Когда маркиз обернулся, граф бросил ему:

– Я убью вас!

Маркиз попытался придумать какое-нибудь объяснение или оправдание тому, что оказался в спальне графини, однако, видя, с какой ненавистью смотрит на него итальянец, он коротко ответил:

– Завтра вечером в Грин-парке,[9] в обычный час.

С достоинством поклонившись графине, маркиз прошел мимо графа и, не оглядываясь, спустился по лестнице.

Сев в карету, которая дожидалась его у дома графини, маркиз отправился домой, размышляя про себя, что сделал огромную ошибку.

Принц-регент своим указом запретил дуэли, особенно с иностранцами, поскольку они доставляли много хлопот не только министру иностранных дел, но и премьер-министру.

Однако теперь уже поздно было раскаиваться.

Оставалось лишь надеяться, что граф не такой искусный дуэлянт, каким его расписывала людская молва.

Однако два друга маркиза, которых он просил быть его секундантами, уверили его в обратном.
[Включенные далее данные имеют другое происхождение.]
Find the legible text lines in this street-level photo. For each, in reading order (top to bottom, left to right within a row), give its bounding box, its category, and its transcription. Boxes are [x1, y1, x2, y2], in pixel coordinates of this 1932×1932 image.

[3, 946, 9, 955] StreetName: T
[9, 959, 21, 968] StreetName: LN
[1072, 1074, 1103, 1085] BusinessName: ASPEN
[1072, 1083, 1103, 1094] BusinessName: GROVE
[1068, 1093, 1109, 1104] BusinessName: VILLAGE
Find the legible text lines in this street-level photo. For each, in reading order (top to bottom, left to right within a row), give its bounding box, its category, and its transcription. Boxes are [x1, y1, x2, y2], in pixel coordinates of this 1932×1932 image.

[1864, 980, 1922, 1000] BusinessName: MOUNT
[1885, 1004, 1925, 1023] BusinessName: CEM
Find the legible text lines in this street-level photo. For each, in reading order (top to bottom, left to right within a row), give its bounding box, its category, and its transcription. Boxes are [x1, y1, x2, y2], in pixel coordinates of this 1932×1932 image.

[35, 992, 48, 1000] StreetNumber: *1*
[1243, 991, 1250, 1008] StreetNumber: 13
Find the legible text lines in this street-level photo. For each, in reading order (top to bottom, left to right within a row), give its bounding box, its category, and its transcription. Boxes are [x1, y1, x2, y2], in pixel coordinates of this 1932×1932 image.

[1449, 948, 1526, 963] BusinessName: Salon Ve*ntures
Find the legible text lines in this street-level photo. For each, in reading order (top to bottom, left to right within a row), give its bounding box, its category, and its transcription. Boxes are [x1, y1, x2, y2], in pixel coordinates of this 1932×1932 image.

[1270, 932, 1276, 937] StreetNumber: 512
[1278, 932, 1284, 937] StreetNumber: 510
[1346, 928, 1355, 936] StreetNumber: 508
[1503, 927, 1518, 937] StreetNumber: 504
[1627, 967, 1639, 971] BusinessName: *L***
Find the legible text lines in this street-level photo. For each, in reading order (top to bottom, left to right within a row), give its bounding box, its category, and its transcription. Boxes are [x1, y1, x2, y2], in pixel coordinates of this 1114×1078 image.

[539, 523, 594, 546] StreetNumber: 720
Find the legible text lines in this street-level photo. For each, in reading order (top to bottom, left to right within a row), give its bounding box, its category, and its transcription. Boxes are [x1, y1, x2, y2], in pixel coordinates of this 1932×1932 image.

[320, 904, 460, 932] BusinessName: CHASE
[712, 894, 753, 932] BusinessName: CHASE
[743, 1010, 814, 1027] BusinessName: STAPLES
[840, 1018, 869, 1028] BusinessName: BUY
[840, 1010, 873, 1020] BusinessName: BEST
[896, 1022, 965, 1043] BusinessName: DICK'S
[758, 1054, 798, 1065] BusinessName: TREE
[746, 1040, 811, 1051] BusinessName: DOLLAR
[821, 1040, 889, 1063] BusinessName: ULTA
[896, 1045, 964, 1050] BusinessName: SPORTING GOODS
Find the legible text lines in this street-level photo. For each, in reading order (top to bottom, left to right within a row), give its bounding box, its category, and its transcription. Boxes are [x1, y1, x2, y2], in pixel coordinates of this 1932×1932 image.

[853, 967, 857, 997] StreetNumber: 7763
По их словам, граф был очень опасен.

– Я слышал, что в Италии он сумел расправиться со своими противниками во всех дуэлях, в которых участвовал, – сказал один из них. – А в Париже как-то разразился грандиозный скандал, когда он ранил одного из приближенных самого Наполеона.

– Не пугай меня, Чарли, – заметил маркиз.

– У тебя есть все основания опасаться, – ответил Чарли. – Эти итальянцы – шустрые ребята, и я подозреваю, что он выстрелит раньше, чем досчитают до десяти.

– Да быть этого не может! – не поверил маркиз.

– Я, конечно, точно не знаю, но ходят слухи, что он ведет себя именно так. Прошу тебя, Вулкан, будь начеку. У нас нет никакого желания тебя потерять.

– У меня у самого нет желания себя потерять, – усмехнулся маркиз.

Ему дважды приходилось драться на дуэли: первый раз в ранней юности, а второй – год назад.

И оба раза он, хоть и незаслуженно, оказался победителем, а мужьям-рогоносцам пришлось целых два месяца щеголять в гипсе.

Однако драться на дуэли с итальянцами, которые, как граф, завоевали себе репутацию метких стрелков, маркизу не приходилось.

На следующее утро, поскольку ехать к графине он теперь не мог, маркиз взялся за письма.

Одно из них оказалось от графа, будущего тестя. В нем он приносил свои извинения за то, что не смог приехать в Лондон, как обещал, поскольку его дочь, Имильда, сильно простудилась и им пришлось остаться в деревне.

Письмо было коротким. Маркиз отложил его в сторону, присовокупив к тем, которые посчитал не слишком важными.

Однако у него мелькнула мысль о том, как хорошо, что граф не смог приехать в Лондон. А то пришлось бы посещать с невестой многочисленные вечера, которые устраивались бы в их честь.

Ничего более тоскливого и вызывающего ярость маркиз и придумать не мог.

Разыгрывать из себя счастливого возлюбленного? Ну уж нет! На это он не способен.

Какой же он идиот, что позволил перехитрить себя, в который раз подумал маркиз. Словно сопливый юнец, понятия не имеющий о том, на какое коварство способны великосветские дамы.